Open Source Data Lineage: Top 5 Tools for 2024

Updated October 25th, 2024

Share this article

Open source data lineage tools enable tracking and visualization of data flow across systems, improving transparency, compliance, and troubleshooting.
Discover Atlan’s Data Lineage Capabilities – Start Tour

Quick answer:

Pressed for time? Here’s a list of open source data lineage tools and a summary of what to expect from the article:

Tokern, Egeria, Pachyderm, OpenLineage, and TrueDat are 5 open source data lineage tools popular among data practitioners.
In this article, we provide a brief overview of each tool with curated reading resources for more detailed research. There are also links to some sandbox environments for hands-on experience.

Data lineage tools help you track your data’s changes at every step. Data, as captured from the source, isn’t of much use until it goes through a series of data engineering processes like cleaning, wrangling, integration, remodeling, etc. To get the most value from your data, you need to keep track of its origins and lifecycle.

This article lists five best open-source data lineage tools after considering a range of features, integration capabilities, and ease of use. We’ve added some special mentions for some up-and-coming tools at the end of the article.

5 Popular open source data lineage tools #

Tokern
Egeria
Pachyderm
OpenLineage
TrueDat

Table of contents #

Popular open source data lineage tools
What is a data lineage tool?
Tokern
Egeria
Pachyderm
OpenLineage
TrueDat
Special Mentions
How Atlan Benefits Customers with Data Lineage
How to pick the right data lineage tool?
FAQ on Open source data linege tools
Related reads

What is a data lineage tool? #

Data lineage tools help you track your data’s changes at every step. Data, as captured from the source, isn’t of much use until it goes through a series of data engineering processes like cleaning, wrangling, integration, remodeling, etc. To get the most value from your data, you need to keep track of its origins and lifecycle.

Is Open Source really free? Estimate the cost of deploying an open-source data catalog 👉 Download Free Calculator

These tools need to integrate with your current data stack, which might contain a range of databases, data warehouses, data lakes, ML pipelines, and BI tools to get the lineage data. Getting a consistent view of the lineage is essential to understanding and using your data more efficiently, so it is imperative to identify the right data lineage tool.

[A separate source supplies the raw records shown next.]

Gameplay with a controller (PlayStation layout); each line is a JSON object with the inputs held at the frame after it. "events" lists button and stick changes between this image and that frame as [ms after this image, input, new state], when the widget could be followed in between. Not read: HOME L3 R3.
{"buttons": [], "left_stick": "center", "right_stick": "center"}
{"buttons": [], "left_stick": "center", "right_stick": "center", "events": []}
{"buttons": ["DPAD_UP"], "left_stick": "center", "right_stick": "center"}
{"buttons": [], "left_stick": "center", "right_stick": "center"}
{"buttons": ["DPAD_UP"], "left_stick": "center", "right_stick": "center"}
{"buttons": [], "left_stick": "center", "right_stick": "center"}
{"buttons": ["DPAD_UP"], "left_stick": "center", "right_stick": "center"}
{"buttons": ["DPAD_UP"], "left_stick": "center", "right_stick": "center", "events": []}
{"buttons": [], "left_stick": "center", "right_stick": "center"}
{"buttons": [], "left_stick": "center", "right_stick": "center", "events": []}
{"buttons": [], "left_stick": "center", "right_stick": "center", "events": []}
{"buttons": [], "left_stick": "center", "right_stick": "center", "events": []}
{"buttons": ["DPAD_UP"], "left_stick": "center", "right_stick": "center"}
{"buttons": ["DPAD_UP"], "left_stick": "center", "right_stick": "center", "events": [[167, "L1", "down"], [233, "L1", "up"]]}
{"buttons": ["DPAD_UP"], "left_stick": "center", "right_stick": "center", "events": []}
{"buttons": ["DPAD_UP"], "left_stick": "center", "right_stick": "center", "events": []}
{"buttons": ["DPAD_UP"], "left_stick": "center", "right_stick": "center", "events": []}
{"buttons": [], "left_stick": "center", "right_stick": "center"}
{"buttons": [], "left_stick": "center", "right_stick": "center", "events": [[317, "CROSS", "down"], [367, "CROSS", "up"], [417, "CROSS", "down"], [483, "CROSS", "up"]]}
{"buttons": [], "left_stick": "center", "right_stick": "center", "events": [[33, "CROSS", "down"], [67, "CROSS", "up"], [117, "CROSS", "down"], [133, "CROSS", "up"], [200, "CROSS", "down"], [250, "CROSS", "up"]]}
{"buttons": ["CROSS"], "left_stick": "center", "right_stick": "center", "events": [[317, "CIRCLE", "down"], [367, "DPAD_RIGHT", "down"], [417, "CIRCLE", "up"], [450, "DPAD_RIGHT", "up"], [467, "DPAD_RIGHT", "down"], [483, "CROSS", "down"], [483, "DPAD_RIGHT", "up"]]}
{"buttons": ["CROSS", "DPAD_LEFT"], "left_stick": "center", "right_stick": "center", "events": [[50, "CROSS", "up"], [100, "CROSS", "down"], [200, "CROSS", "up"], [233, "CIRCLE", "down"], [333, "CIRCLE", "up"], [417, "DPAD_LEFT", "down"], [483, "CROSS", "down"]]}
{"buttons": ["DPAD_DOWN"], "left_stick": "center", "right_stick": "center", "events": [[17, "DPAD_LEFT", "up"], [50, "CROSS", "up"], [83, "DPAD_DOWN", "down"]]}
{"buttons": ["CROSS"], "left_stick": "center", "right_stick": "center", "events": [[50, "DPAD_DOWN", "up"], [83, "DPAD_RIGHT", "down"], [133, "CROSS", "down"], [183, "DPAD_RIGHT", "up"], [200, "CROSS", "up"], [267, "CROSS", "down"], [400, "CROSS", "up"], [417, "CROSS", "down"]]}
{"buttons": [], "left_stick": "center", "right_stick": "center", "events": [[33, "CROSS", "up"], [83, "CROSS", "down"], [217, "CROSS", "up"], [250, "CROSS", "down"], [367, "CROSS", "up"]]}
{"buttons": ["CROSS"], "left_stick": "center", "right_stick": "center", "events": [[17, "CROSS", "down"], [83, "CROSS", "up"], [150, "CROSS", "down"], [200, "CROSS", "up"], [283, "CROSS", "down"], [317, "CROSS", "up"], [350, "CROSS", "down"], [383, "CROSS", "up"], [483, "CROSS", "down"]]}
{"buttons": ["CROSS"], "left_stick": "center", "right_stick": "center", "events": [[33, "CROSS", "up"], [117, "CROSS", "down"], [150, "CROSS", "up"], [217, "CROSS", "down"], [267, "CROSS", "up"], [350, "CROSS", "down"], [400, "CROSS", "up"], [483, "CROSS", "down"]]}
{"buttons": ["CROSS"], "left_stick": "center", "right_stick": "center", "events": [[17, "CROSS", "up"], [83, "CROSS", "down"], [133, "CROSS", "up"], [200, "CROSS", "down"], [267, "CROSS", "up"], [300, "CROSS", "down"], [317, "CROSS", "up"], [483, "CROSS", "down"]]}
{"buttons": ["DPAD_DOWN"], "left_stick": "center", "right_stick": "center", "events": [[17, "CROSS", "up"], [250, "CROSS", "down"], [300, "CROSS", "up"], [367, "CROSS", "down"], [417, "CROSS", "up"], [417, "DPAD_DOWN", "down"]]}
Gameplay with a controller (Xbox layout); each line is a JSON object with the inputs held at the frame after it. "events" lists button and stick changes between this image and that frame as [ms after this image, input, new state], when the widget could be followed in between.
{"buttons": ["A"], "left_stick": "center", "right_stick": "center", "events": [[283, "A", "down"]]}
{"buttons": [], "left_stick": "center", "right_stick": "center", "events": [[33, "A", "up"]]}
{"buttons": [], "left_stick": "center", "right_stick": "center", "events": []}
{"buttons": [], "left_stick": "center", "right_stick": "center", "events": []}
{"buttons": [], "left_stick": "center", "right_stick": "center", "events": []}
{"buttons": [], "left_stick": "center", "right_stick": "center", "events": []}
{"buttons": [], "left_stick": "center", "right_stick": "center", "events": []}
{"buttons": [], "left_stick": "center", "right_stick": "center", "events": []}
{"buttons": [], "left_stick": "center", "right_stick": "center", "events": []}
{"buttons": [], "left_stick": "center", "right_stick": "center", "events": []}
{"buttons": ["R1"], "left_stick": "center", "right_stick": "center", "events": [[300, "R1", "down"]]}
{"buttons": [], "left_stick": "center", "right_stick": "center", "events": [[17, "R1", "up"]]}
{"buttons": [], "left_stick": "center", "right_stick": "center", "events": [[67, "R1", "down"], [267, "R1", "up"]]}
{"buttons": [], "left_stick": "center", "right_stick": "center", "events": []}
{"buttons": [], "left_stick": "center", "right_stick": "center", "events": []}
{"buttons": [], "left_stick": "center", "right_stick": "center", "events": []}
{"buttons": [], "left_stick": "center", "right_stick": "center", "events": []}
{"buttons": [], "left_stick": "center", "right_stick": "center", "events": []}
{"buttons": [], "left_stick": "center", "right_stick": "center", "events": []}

Here we are particularly focusing on open-source data lineage tools that are currently popular with users.

1. Tokern #

Tokern Overview #

Tokern was built for cloud data warehouses and data lakes. It takes a specialized approach that enables you to get column-level data lineage from your databases and data warehouses hosted on Google BigQuery, AWS Redshift, and Snowflake. More sources like SparkSQL, AWS Athena, and Presto are in the works.

Tokern has appreciable integration capabilities, as it works well with most open-source data catalogs and ETL frameworks.

Tokern data lineage features #

Tokern was released not quite long ago, and it considers the latest data engineering and design patterns. One such example is that, in addition to building data lineage from dbcat (the data catalog), Tokern also enables you to build data lineage from your query history or ETL scripts, which makes it ideal for BI and ETL tool integration.

Tokern stores the data catalog and the lineage in a PostgreSQL database. You can access this database for further analysis using SQL or feed it into other visualization and analysis engines.

Kedro-Viz, a visualization engine, and a network-graph analysis library called NetworkX are behind Tokern’s fantastic visualization and analysis capabilities. These libraries help you “track, visualize, and analyze column-level lineage data”. You can also use Tokern’s SDKs or APIs to interact with the lineage data.

In addition to the best-in-class data lineage capabilities, Tokern also offers PII (Personally Identifiable Information) and PHI (Personal Health Information) detection using PIICatcher. This built-in tool utilizes a combination of regular expressions and a couple of standard NLP libraries for PII detection, such as Spacy and Stanford NER.

Tokern Resources #

Documentation | Discord | Blog | GitHub | Tokern data lineage

2. Egeria #

Egeria Overview #

Egeria was dubbed the “world’s first open-source metadata standard”. It offers a way to seamlessly integrate your data engineering tools to get a reliable and consistent view of your metadata. In addition to cataloging and searching the metadata, this standard allows you to build more advanced solutions for data lineage tracing, data quality checks, PII identification, etc.

Many data engineering architectures involve a lot of avoidable chatter between various data tools. Egeria stays away from that and instead works on a hub-and-spoke model where everything passes through Egeria. That way, you only have to converse with one tool.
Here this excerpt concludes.